Jene, die über Kunst schreiben und sprechen, spielen gern mit Begriffen, von denen die Betrachter und Betrachterinnen im besten Fall nur eine vage Idee haben: der Raum, die Form, das Innen und Außen. Mit der Architektur muss man konkreter werden: Raum begreift, wer in ihm steht und ihn berühren kann. In Sand gegossene Leichtbetonwände haben eine raue, kalte Oberfläche. Und hätte man beim Eintritt in die Schlucht zwischen diesen Wänden nicht die Neuartigkeit des Materials erkannt, fast hätte man gedacht, man befände sich zwischen zwei maroden Berliner Häusern der Nachkriegsjahre.

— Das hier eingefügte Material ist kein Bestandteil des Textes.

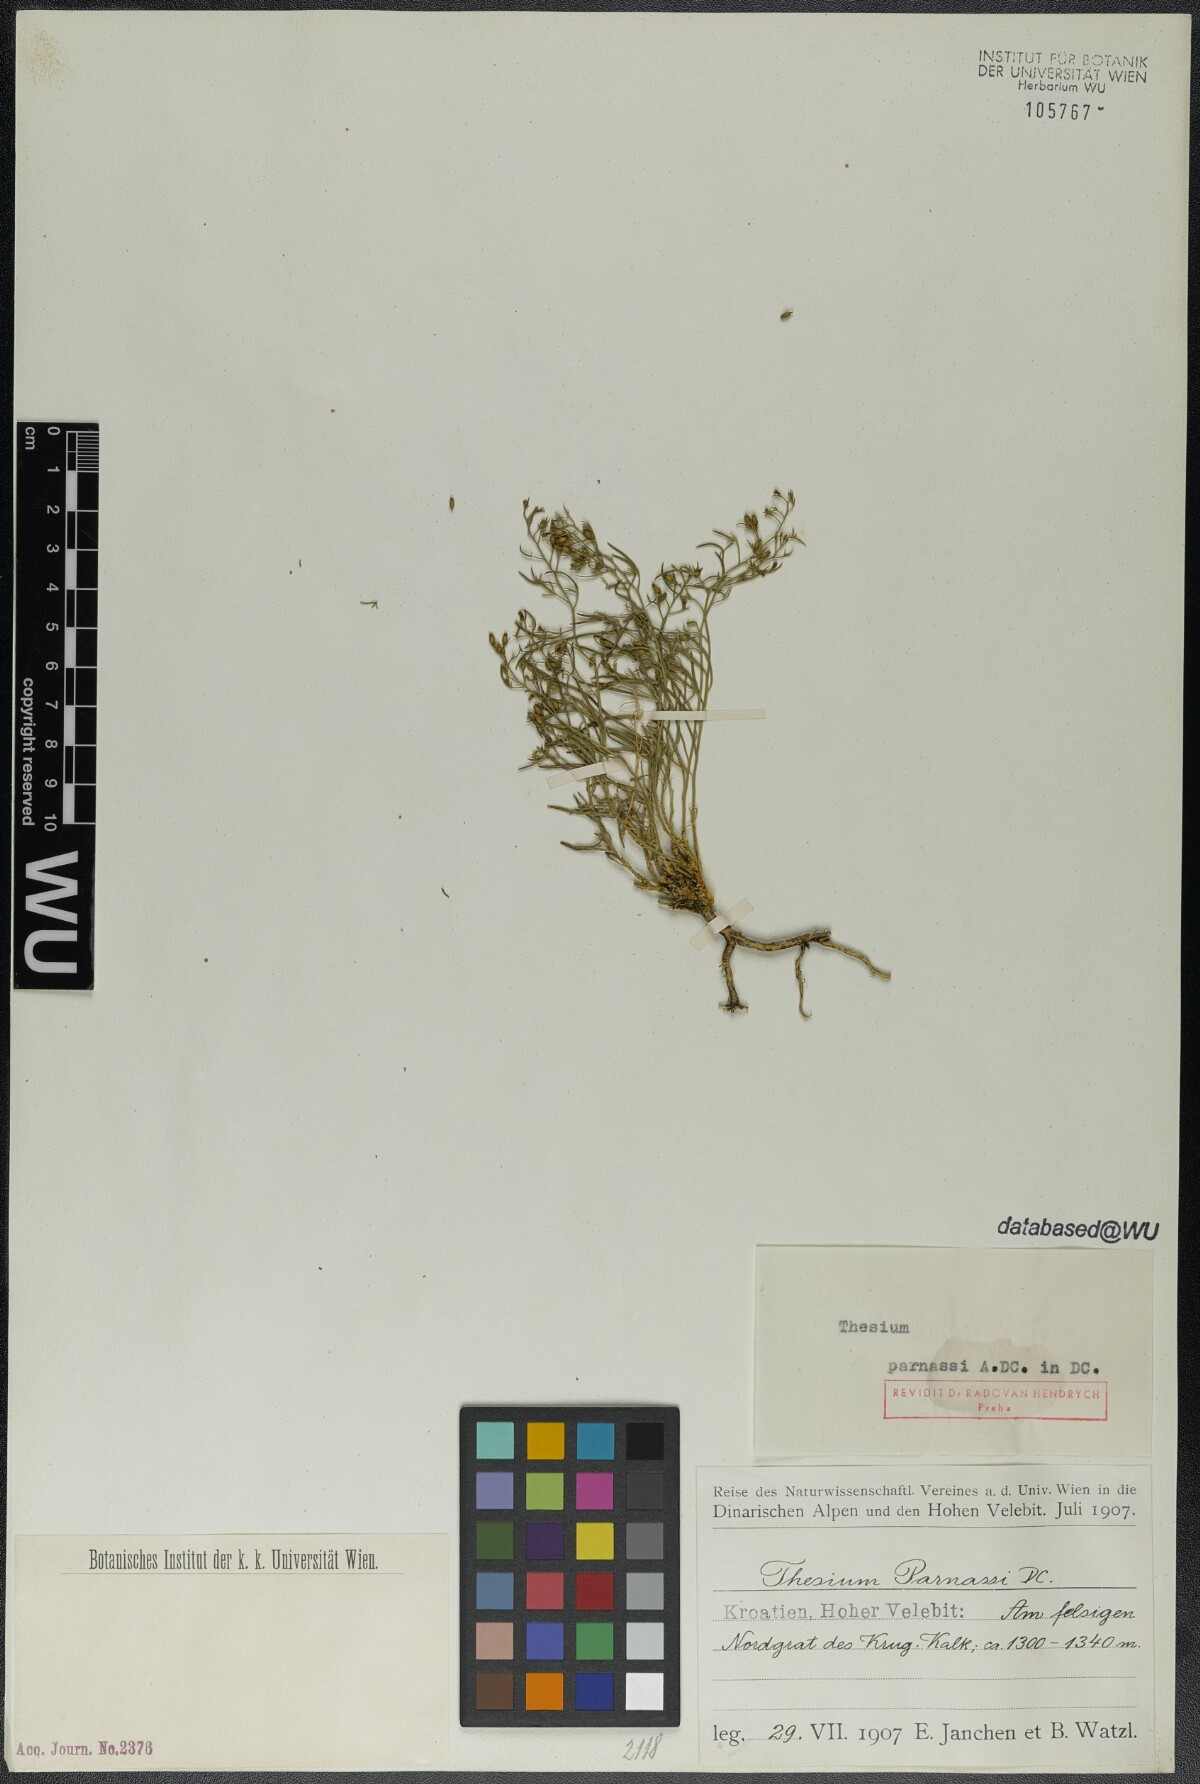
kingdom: Plantae
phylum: Tracheophyta
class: Magnoliopsida
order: Santalales
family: Thesiaceae
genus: Thesium
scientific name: Thesium parnassi
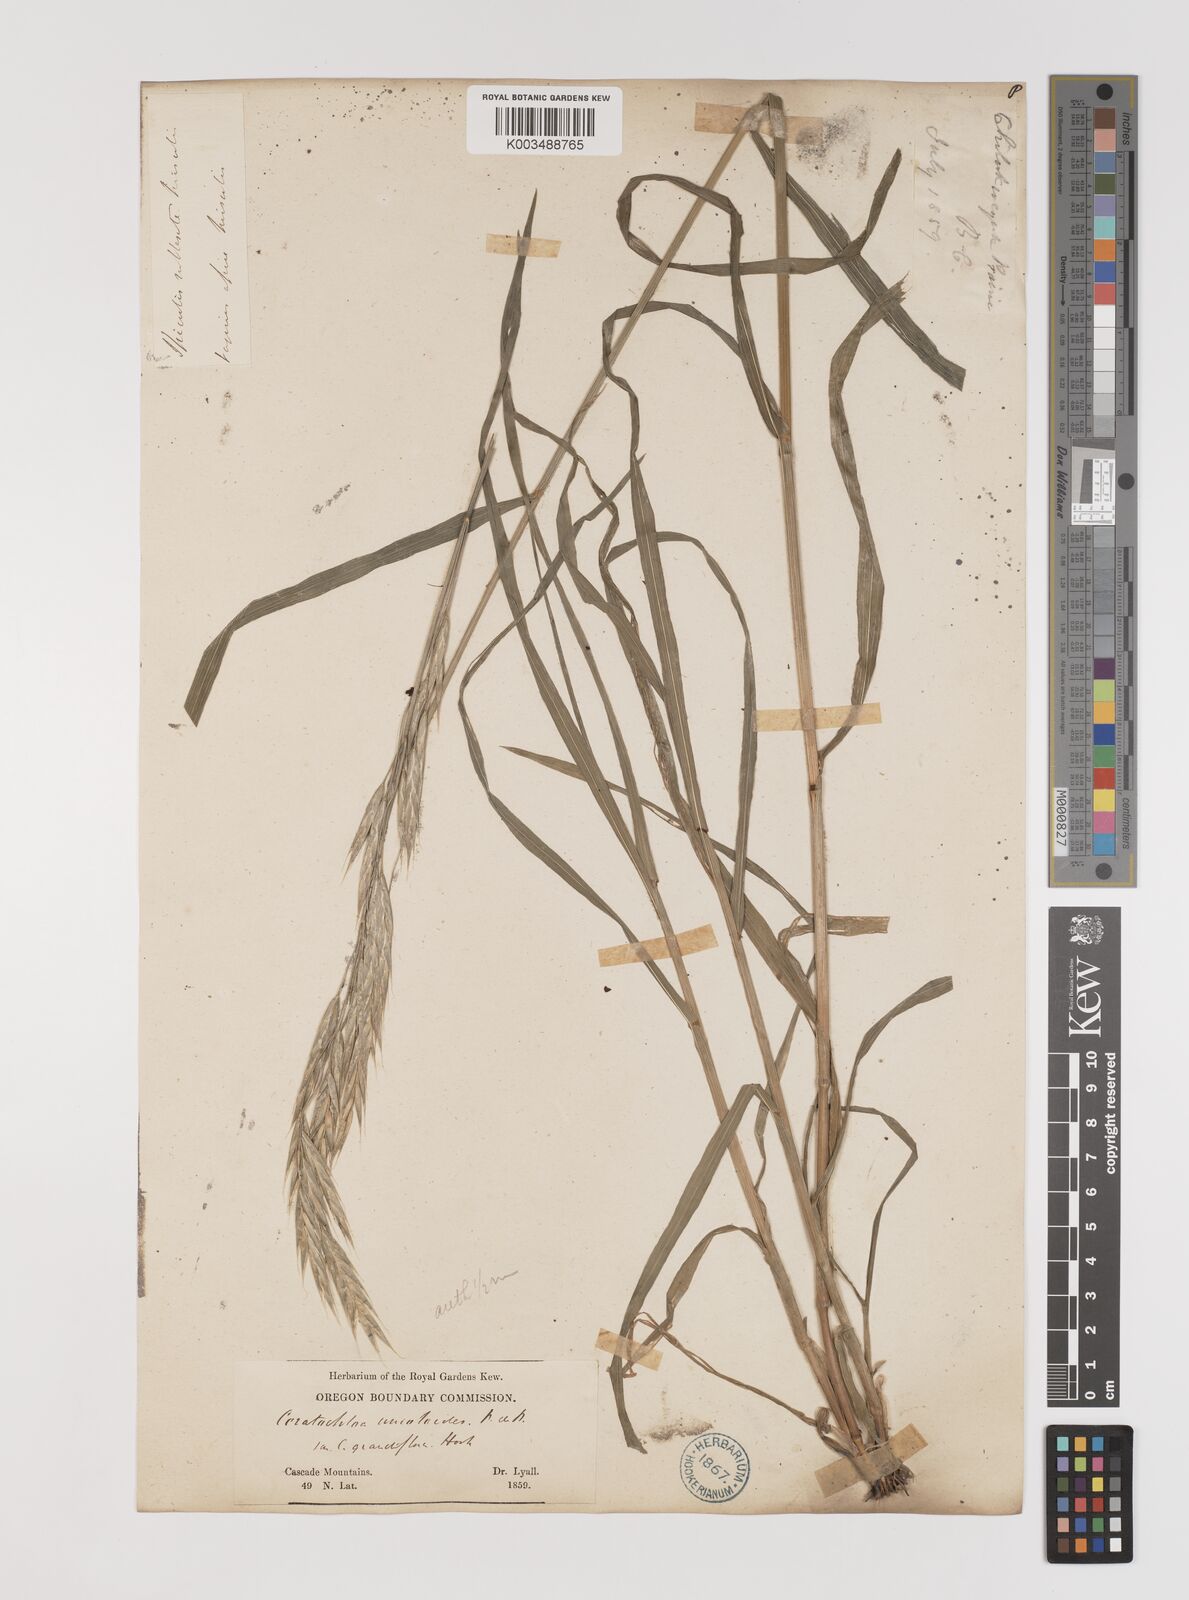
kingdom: Plantae
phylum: Tracheophyta
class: Liliopsida
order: Poales
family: Poaceae
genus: Bromus
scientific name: Bromus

So ähnlich hat sich das deutsch-amerikanische Architektenduo Barkow Leibinger seine Arbeit „Between Two Walls“ gedacht. Die Betonschlucht, die auf das Haus am Waldsee zuführt, zitiert die Entwicklung Berlins, seitdem die beiden 1993 ihr Büro in Charlottenburg eröffneten. Die Ausstellung „Revolutions of Choice“ in Zehlendorf bietet nun das erste Mal einen Überblick auf 25 Schaffensjahre. Der Amerikaner Frank Barkow erwähnte 2016 in einem Interview das große Möglichkeitenspektrum digitaler wie analoger Techniken, mit denen sich Entwürfe heute realisieren lassen. Forschung ist seit jeher ein Bestandteil des Schaffens der Architekten. Barkow und Regine Leibinger lernten sich beim Studium in Harvard kennen, wohin sie nach einigen Jahren in die Lehre zurückkehrten. Leibinger hatte von 2016 bis 2018 eine Professur an der Technischen Universität in Berlin inne, derzeit teilen sie sich eine Professur in Princeton.

Das Erdgeschoss der von Ludwig Engel kuratierten Ausstellung zeigt Modelle und Materialstudien. Die Auswahl bezeichnet Regine Leibinger als „angenehme Vollbremsung“ – plötzlich zurückgeworfen auf Studien, die sich in drei Lagerhallen angestaut hatten und die Architekten zwangen, ihr Schaffen zu reflektieren. Die Modelle zeigen bekannte Arbeiten, darunter den Entwurf zum „Tour Total“, der unweit des Hauptbahnhofes steht, die Hauptpforte und das Auditorium des Maschinenherstellers Trumpf in Ditzingen bei Stuttgart – das Familienunternehmen, aus dem Leibinger stammt und mit dem sie als Architektin eng zusammenarbeitet, was auch das Experimentieren mit Bauteilen und Materialien wie Infraleichtbeton begünstigt haben mag.

Bekannt wurde das Duo mit Industriebauten. Die Raumkunst wird erlebbar beim Gang durch ein Labyrinth geflochtener Metallstreben, vor Prototypen von Hochhäusern in verschiedenen Ausführungen. Mit Pavillons rücken die Architekten in die Nähe der Land Art. Im Garten des Museums steht eine metallene Neuinterpretation des Serpentine-Pavillons „Summer House“ von 2016, nun als „Summer House II“. In der Sonne spiegeln sich die Bänder und Schlaufen, das Metall nimmt die Wärme der Umgebung an, der Blick schweift über Garten und See. Derzeit plant das Duo den Bau des Estrel-Towers in Neukölln, der zum höchsten Hotelbau Deutschland und höchstem Gebäude Berlins erwachsen soll.